Tomlin on the Bengals

Coach Mike Tomlin takes a look at this week's opponent – the Cincinnati Bengals:

Q. Looking back at last week for a moment, what was the most disappointing aspect of the loss in Dallas to the Cowboys?

A. That we weathered some storms there initially and got back in the football game, but we didn't make the necessary plays in any of the phases, really, to close it out. We made enough plays to stay close but not enough to win it, and obviously our intention is to win.

Q. You had said there were some bright spots in that loss to Dallas. Specifically, what might those have been?

A. I just thought we had a rookie right side of the offensive line that represented themselves relatively well in David DeCastro and Kelvin Beachum. The arrow is pointing up with those two and the more snaps they get, I believe they're going to improve. And I believe the same thing can be said about some of the young people who contributed in the secondary.

Q. You mentioned the rookie right side of the offensive line. How did DeCastro and Beachum do, specifically?

A. From an assignment standpoint, from a communications standpoint, I thought they were mature beyond their years. They didn't have people coming free, they communicated well, they understood situational football. There were some physical defeats as there are in every football game, but it's a great basis to begin. I think it's going to be a great springboard for a solid performance from those guys today, and that's what we're going to need because they'll be facing the likes of Geno Atkins and Carlos Dunlap.

Q. Why have the 2012 Cincinnati Bengals been able to win eight games so far?

A. They're getting the kind of continuity that's always present in consistent performance. They're in their second year with their offensive coordinator in Jay Gruden, and they're also in their second year with quarterback Andy Dalton and receiver A.J. Green who both are big components to what they're doing. They went out and acquired BenJarvus Green-Ellis, who is a deliberate and downhill rusher who also does a nice job of protecting the football. They have some nice ingredients for consistent play.

Q. What do you see in Dalton as a second-year pro that you didn't see in him as a rookie?

A. He was an "as prescribed guy" as a rookie. You're starting to see some ad lib, you're starting to see some of his football personality as he matures within the offense. You're starting to see his mobility turn up. He's taking the calculated risks associated with winning football at the position.

Q. Is A.J. Green normally Dalton's first option?

A. He is, but situationally they work with a lot of people. The tight end, Jermaine Gresham, is a big part of what they do. He has 700 yards receiving and distinguishes himself in the red area. Andrew Hawkins, the little slot receiver, is a gadget guy who does an awesome job on third downs. They move him around and create opportunities for him to beat underneath coverage. More than anything, they spread the ball around to a lot of guys situationally, but A.J. Green is their guy for all situations.

Q. What has made BenJarvus Green-Ellis successful this season?

A. He has a consistent run demeanor. He's a one-cut runner, he's downhill, he's got good pad level, he's got really good contact balance.

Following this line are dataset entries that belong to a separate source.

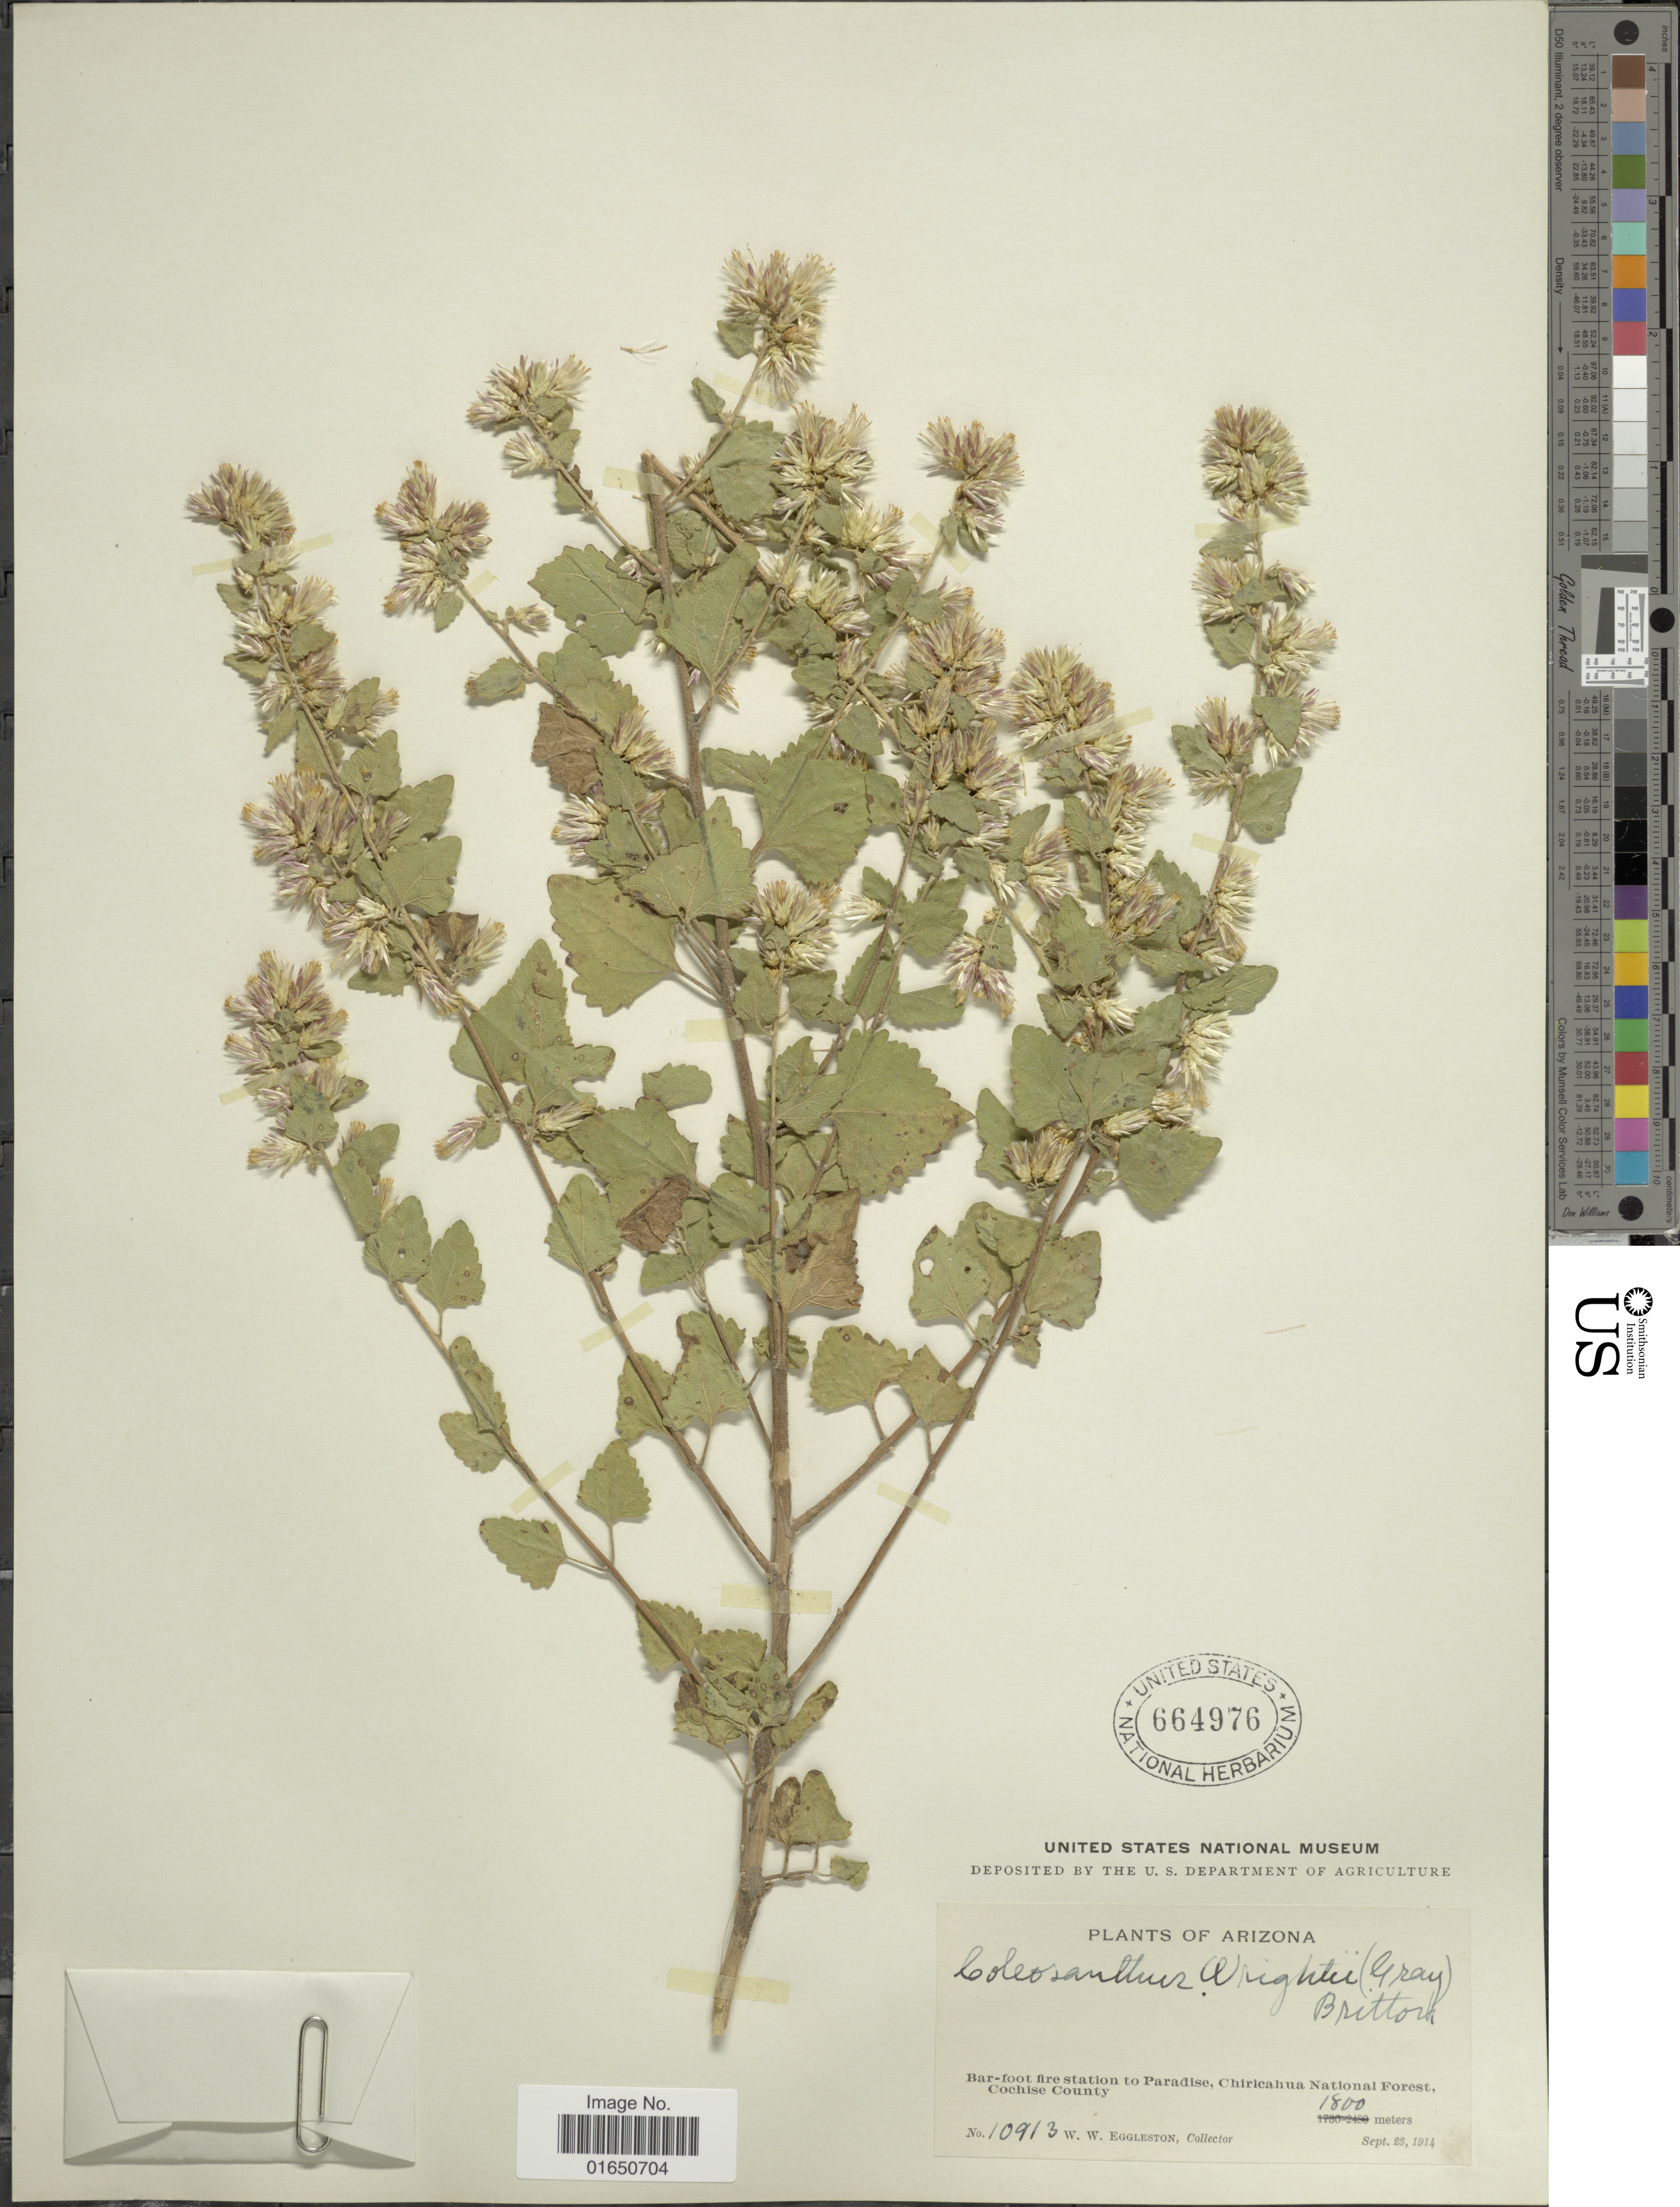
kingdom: Plantae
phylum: Tracheophyta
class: Magnoliopsida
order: Asterales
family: Asteraceae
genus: Brickellia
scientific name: Brickellia californica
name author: (Torr. & A. Gray) A. Gray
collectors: W. W. Eggleston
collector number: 10913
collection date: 1914-09-23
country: United States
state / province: Arizona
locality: Bar-foot fire station to Paradise, Chiricahua National Forest, Cochise County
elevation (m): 1800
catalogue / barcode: US 664976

All of those are the ingredients to produce the 1,000-yard runner that he is.

Q. The Bengals are No. 2 in the NFL in sacks. How have they accomplished that?

A. Their secret is depth along the defensive line. They've got a seven-eight man rotation. A lot of people play. Just look at the defensive end position – Carlos Dunlap is a big part of what they do, as is Michael Johnson, and Robert Geathers plays quite a bit. They play a similar three-to-four man rotation inside, led by Geno Atkins.

Q. How do you minimize Atkins' impact?

A. We have to have a sound running game, and with that we have to have a sound play-action pass game. We can't consistently drop back in predictable passing downs. Of course that's going to happen some in third down situations, but where it can't happen is in second-and-long situations. The more opportunities you give Atkins to line up in a staggered stance and pin his ears back, chances are he's going to get you.

Q. OLB Vontaze Burfict is their leading tackler. What kind of a player is he?

A. He has shown that he's a good sideline-to-sideline tackler, and another thing that stood out to me about him is during the course of a season when most rookies are starting to wilt – particularly the ones who have played the number of snaps he has played – he's done the opposite. I think he's a better player now than when we played the Bengals the first time this season back in October.

Q. Have you talked to the team about the importance of this game, or is that something that can be left unsaid?

A. We've talked about it some, but probably no more than we would have if we were 10-4. When you look at the schedule and you see you're playing Cincinnati at home in the latter weeks of the regular season, it was going to be a must win for us regardless of the circumstances from a mentality standpoint. It has to be arrow pointed up as we push toward January football, so our mentality is what it is.

Q. With no Ike Taylor, what can you do to take some pressure off the secondary?

A. We have to provide pressure on the quarterback, and that has to come from the likes of LaMarr Woodley and James Harrison and Jason Worilds and Lawrence Timmons and others. And I believe that they are capable.